→ **What you are asked to do**: With the pictures left out, repeat every entry that follows exactly.

→ **Provided records**:
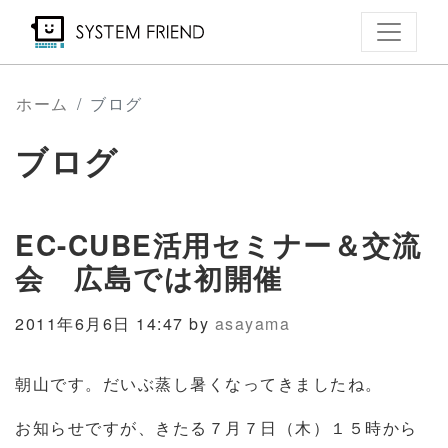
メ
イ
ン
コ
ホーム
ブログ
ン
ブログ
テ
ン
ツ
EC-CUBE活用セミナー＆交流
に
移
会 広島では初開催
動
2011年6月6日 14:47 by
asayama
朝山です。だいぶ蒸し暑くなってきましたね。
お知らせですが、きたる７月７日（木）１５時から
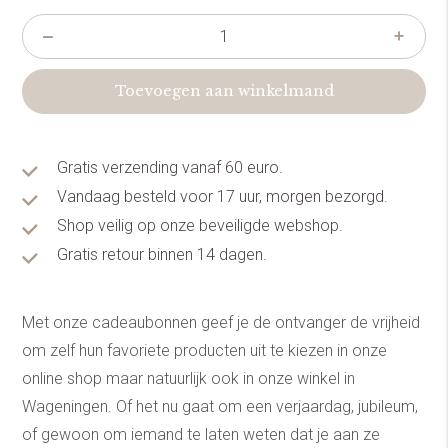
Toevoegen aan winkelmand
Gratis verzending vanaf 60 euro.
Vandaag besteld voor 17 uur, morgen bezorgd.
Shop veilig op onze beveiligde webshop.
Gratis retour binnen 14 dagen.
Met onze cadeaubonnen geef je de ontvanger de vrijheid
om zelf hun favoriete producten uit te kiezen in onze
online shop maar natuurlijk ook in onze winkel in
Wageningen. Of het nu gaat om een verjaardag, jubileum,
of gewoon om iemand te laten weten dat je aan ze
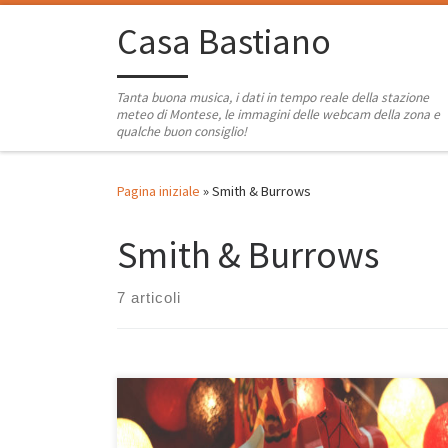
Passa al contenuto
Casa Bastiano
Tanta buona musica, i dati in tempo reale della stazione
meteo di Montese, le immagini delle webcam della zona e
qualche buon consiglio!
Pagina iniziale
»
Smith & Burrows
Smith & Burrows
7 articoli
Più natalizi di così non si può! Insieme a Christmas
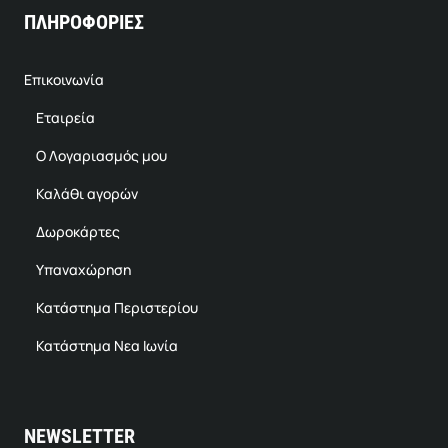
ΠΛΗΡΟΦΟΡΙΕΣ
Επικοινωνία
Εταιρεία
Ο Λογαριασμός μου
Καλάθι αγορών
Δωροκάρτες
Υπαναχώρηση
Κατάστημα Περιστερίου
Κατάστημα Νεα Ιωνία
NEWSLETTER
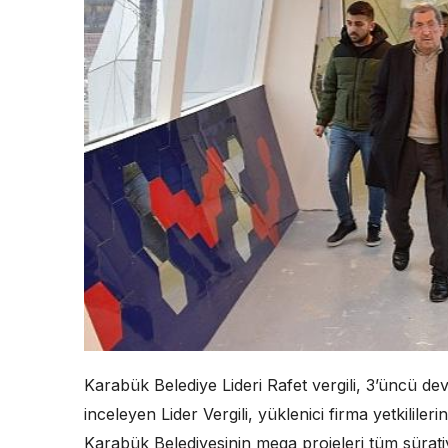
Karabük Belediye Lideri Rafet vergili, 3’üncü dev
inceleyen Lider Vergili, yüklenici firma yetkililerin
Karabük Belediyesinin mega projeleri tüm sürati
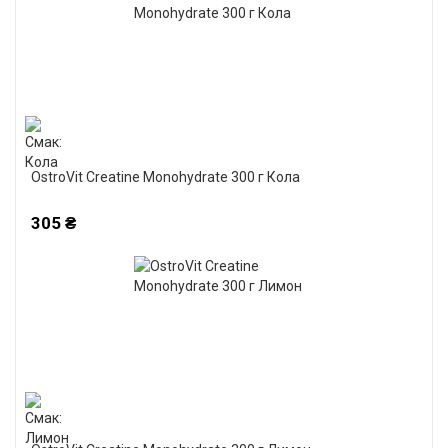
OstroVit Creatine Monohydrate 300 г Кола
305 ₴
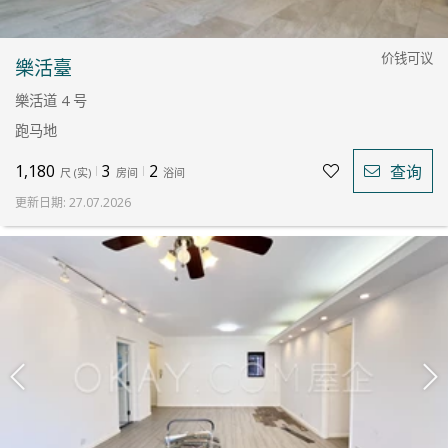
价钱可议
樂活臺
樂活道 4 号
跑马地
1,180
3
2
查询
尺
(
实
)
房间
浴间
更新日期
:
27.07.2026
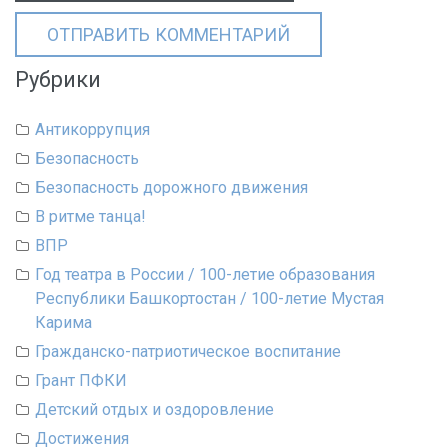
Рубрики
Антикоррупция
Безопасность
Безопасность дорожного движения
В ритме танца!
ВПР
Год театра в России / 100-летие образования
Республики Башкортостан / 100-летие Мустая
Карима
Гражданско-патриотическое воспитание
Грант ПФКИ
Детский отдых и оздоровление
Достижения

→ **Response for this exercise**:
メ
イ
ン
コ
ホーム
ブログ
ン
ブログ
テ
ン
ツ
EC-CUBE活用セミナー＆交流
に
移
会 広島では初開催
動
2011年6月6日 14:47 by
asayama
朝山です。だいぶ蒸し暑くなってきましたね。
お知らせですが、きたる７月７日（木）１５時から
Toevoegen aan winkelmand
Gratis verzending vanaf 60 euro.
Vandaag besteld voor 17 uur, morgen bezorgd.
Shop veilig op onze beveiligde webshop.
Gratis retour binnen 14 dagen.
Met onze cadeaubonnen geef je de ontvanger de vrijheid
om zelf hun favoriete producten uit te kiezen in onze
online shop maar natuurlijk ook in onze winkel in
Wageningen. Of het nu gaat om een verjaardag, jubileum,
of gewoon om iemand te laten weten dat je aan ze
Passa al contenuto
Casa Bastiano
Tanta buona musica, i dati in tempo reale della stazione
meteo di Montese, le immagini delle webcam della zona e
qualche buon consiglio!
Pagina iniziale
»
Smith & Burrows
Smith & Burrows
7 articoli
Più natalizi di così non si può! Insieme a Christmas
ΠΛΗΡΟΦΟΡΙΕΣ
Επικοινωνία
Εταιρεία
Ο Λογαριασμός μου
Καλάθι αγορών
Δωροκάρτες
Υπαναχώρηση
Κατάστημα Περιστερίου
Κατάστημα Νεα Ιωνία
NEWSLETTER
Karabük Belediye Lideri Rafet vergili, 3’üncü dev
inceleyen Lider Vergili, yüklenici firma yetkililerin
Karabük Belediyesinin mega projeleri tüm sürati
OstroVit Creatine Monohydrate 300 г Кола
305 ₴
价钱可议
樂活臺
樂活道 4 号
跑马地
1,180
3
2
查询
尺
(
实
)
房间
浴间
更新日期
:
27.07.2026
Рубрики
Антикоррупция
Безопасность
Безопасность дорожного движения
В ритме танца!
ВПР
Год театра в России / 100-летие образования
Республики Башкортостан / 100-летие Мустая
Карима
Гражданско-патриотическое воспитание
Грант ПФКИ
Детский отдых и оздоровление
Достижения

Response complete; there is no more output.